■ Provided records:
· · ·

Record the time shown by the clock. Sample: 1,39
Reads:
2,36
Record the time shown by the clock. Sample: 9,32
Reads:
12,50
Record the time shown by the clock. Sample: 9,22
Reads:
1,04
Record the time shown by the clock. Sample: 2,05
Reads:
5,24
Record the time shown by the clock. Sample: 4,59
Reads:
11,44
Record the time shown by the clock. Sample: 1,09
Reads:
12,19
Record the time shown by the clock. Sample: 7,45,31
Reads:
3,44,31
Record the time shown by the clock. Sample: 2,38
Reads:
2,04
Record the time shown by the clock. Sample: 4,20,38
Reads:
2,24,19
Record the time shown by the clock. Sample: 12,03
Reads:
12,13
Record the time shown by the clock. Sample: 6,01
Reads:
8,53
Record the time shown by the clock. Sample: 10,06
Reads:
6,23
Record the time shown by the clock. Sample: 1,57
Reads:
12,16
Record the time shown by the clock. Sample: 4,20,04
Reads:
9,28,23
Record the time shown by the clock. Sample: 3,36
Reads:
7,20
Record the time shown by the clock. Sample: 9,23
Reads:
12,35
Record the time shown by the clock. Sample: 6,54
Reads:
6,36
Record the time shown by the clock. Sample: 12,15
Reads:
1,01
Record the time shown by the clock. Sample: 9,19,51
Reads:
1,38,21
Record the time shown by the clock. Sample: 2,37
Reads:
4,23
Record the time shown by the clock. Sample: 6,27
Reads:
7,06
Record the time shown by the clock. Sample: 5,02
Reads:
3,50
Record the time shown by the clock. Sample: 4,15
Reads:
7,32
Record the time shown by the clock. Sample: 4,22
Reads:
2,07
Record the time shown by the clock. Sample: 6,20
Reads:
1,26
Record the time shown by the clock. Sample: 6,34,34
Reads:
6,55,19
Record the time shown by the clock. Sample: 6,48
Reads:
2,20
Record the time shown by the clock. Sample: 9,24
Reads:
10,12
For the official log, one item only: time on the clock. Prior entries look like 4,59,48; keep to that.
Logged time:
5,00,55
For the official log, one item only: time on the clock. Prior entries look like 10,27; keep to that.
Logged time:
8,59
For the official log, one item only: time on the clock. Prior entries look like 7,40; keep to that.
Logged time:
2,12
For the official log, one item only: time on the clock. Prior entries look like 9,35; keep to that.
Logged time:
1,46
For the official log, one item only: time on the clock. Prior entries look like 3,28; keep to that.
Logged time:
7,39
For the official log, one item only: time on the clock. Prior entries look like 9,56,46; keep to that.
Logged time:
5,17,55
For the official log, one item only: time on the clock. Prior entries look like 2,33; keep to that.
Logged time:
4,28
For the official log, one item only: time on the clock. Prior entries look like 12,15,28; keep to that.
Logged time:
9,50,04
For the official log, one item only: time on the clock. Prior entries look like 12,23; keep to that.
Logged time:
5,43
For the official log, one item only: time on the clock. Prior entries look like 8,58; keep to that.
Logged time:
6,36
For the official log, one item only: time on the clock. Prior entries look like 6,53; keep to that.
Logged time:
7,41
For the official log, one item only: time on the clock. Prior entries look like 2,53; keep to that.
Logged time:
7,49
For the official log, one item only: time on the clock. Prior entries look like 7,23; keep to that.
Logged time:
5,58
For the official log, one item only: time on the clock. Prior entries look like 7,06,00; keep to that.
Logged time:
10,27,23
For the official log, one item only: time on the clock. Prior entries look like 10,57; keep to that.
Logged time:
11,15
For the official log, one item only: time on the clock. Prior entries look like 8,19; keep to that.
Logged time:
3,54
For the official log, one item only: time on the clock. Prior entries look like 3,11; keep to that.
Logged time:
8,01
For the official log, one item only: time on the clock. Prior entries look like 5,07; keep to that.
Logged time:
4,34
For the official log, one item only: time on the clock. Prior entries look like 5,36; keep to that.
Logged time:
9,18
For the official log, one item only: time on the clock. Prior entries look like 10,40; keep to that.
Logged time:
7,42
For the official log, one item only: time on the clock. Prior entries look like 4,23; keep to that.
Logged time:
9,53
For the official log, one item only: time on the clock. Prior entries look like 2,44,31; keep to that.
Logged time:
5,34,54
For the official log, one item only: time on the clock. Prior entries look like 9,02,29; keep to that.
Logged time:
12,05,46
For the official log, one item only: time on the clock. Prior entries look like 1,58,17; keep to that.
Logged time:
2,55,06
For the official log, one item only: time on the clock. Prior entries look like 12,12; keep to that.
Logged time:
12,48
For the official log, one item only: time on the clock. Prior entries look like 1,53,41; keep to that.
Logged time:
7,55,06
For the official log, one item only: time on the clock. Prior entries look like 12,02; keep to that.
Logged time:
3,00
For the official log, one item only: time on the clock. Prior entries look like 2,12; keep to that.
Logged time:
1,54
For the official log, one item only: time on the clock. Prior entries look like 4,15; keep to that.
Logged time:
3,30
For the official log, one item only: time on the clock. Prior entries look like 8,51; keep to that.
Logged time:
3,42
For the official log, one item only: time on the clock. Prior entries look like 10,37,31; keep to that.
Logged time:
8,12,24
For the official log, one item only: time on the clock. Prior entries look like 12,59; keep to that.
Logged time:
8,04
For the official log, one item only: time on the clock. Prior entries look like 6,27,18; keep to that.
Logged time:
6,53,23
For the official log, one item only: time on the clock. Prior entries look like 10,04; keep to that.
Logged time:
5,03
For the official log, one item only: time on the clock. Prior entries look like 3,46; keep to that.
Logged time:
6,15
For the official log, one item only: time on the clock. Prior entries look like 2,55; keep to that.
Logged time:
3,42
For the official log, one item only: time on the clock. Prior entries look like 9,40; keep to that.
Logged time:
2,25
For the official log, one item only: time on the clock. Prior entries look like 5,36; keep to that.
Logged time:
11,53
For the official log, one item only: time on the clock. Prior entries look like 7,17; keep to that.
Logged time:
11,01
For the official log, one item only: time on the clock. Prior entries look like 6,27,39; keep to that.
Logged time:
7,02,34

· · ·

■ Directions for this task: Please set out every record above as a two-column CSV headed instruction and time, with one row per record. Put each record's text and its answer in their own quoted fields, and turn line breaks into spaces.

■ The completed task:
instruction,time
"Record the time shown by the clock. Sample: 1,39 Reads:","2,36"
"Record the time shown by the clock. Sample: 9,32 Reads:","12,50"
"Record the time shown by the clock. Sample: 9,22 Reads:","1,04"
"Record the time shown by the clock. Sample: 2,05 Reads:","5,24"
"Record the time shown by the clock. Sample: 4,59 Reads:","11,44"
"Record the time shown by the clock. Sample: 1,09 Reads:","12,19"
"Record the time shown by the clock. Sample: 7,45,31 Reads:","3,44,31"
"Record the time shown by the clock. Sample: 2,38 Reads:","2,04"
"Record the time shown by the clock. Sample: 4,20,38 Reads:","2,24,19"
"Record the time shown by the clock. Sample: 12,03 Reads:","12,13"
"Record the time shown by the clock. Sample: 6,01 Reads:","8,53"
"Record the time shown by the clock. Sample: 10,06 Reads:","6,23"
"Record the time shown by the clock. Sample: 1,57 Reads:","12,16"
"Record the time shown by the clock. Sample: 4,20,04 Reads:","9,28,23"
"Record the time shown by the clock. Sample: 3,36 Reads:","7,20"
"Record the time shown by the clock. Sample: 9,23 Reads:","12,35"
"Record the time shown by the clock. Sample: 6,54 Reads:","6,36"
"Record the time shown by the clock. Sample: 12,15 Reads:","1,01"
"Record the time shown by the clock. Sample: 9,19,51 Reads:","1,38,21"
"Record the time shown by the clock. Sample: 2,37 Reads:","4,23"
"Record the time shown by the clock. Sample: 6,27 Reads:","7,06"
"Record the time shown by the clock. Sample: 5,02 Reads:","3,50"
"Record the time shown by the clock. Sample: 4,15 Reads:","7,32"
"Record the time shown by the clock. Sample: 4,22 Reads:","2,07"
"Record the time shown by the clock. Sample: 6,20 Reads:","1,26"
"Record the time shown by the clock. Sample: 6,34,34 Reads:","6,55,19"
"Record the time shown by the clock. Sample: 6,48 Reads:","2,20"
"Record the time shown by the clock. Sample: 9,24 Reads:","10,12"
"For the official log, one item only: time on the clock. Prior entries look like 4,59,48; keep to that. Logged time:","5,00,55"
"For the official log, one item only: time on the clock. Prior entries look like 10,27; keep to that. Logged time:","8,59"
"For the official log, one item only: time on the clock. Prior entries look like 7,40; keep to that. Logged time:","2,12"
"For the official log, one item only: time on the clock. Prior entries look like 9,35; keep to that. Logged time:","1,46"
"For the official log, one item only: time on the clock. Prior entries look like 3,28; keep to that. Logged time:","7,39"
"For the official log, one item only: time on the clock. Prior entries look like 9,56,46; keep to that. Logged time:","5,17,55"
"For the official log, one item only: time on the clock. Prior entries look like 2,33; keep to that. Logged time:","4,28"
"For the official log, one item only: time on the clock. Prior entries look like 12,15,28; keep to that. Logged time:","9,50,04"
"For the official log, one item only: time on the clock. Prior entries look like 12,23; keep to that. Logged time:","5,43"
"For the official log, one item only: time on the clock. Prior entries look like 8,58; keep to that. Logged time:","6,36"
"For the official log, one item only: time on the clock. Prior entries look like 6,53; keep to that. Logged time:","7,41"
"For the official log, one item only: time on the clock. Prior entries look like 2,53; keep to that. Logged time:","7,49"
"For the official log, one item only: time on the clock. Prior entries look like 7,23; keep to that. Logged time:","5,58"
"For the official log, one item only: time on the clock. Prior entries look like 7,06,00; keep to that. Logged time:","10,27,23"
"For the official log, one item only: time on the clock. Prior entries look like 10,57; keep to that. Logged time:","11,15"
"For the official log, one item only: time on the clock. Prior entries look like 8,19; keep to that. Logged time:","3,54"
"For the official log, one item only: time on the clock. Prior entries look like 3,11; keep to that. Logged time:","8,01"
"For the official log, one item only: time on the clock. Prior entries look like 5,07; keep to that. Logged time:","4,34"
"For the official log, one item only: time on the clock. Prior entries look like 5,36; keep to that. Logged time:","9,18"
"For the official log, one item only: time on the clock. Prior entries look like 10,40; keep to that. Logged time:","7,42"
"For the official log, one item only: time on the clock. Prior entries look like 4,23; keep to that. Logged time:","9,53"
"For the official log, one item only: time on the clock. Prior entries look like 2,44,31; keep to that. Logged time:","5,34,54"
"For the official log, one item only: time on the clock. Prior entries look like 9,02,29; keep to that. Logged time:","12,05,46"
"For the official log, one item only: time on the clock. Prior entries look like 1,58,17; keep to that. Logged time:","2,55,06"
"For the official log, one item only: time on the clock. Prior entries look like 12,12; keep to that. Logged time:","12,48"
"For the official log, one item only: time on the clock. Prior entries look like 1,53,41; keep to that. Logged time:","7,55,06"
"For the official log, one item only: time on the clock. Prior entries look like 12,02; keep to that. Logged time:","3,00"
"For the official log, one item only: time on the clock. Prior entries look like 2,12; keep to that. Logged time:","1,54"
"For the official log, one item only: time on the clock. Prior entries look like 4,15; keep to that. Logged time:","3,30"
"For the official log, one item only: time on the clock. Prior entries look like 8,51; keep to that. Logged time:","3,42"
"For the official log, one item only: time on the clock. Prior entries look like 10,37,31; keep to that. Logged time:","8,12,24"
"For the official log, one item only: time on the clock. Prior entries look like 12,59; keep to that. Logged time:","8,04"
"For the official log, one item only: time on the clock. Prior entries look like 6,27,18; keep to that. Logged time:","6,53,23"
"For the official log, one item only: time on the clock. Prior entries look like 10,04; keep to that. Logged time:","5,03"
"For the official log, one item only: time on the clock. Prior entries look like 3,46; keep to that. Logged time:","6,15"
"For the official log, one item only: time on the clock. Prior entries look like 2,55; keep to that. Logged time:","3,42"
"For the official log, one item only: time on the clock. Prior entries look like 9,40; keep to that. Logged time:","2,25"
"For the official log, one item only: time on the clock. Prior entries look like 5,36; keep to that. Logged time:","11,53"
"For the official log, one item only: time on the clock. Prior entries look like 7,17; keep to that. Logged time:","11,01"
"For the official log, one item only: time on the clock. Prior entries look like 6,27,39; keep to that. Logged time:","7,02,34"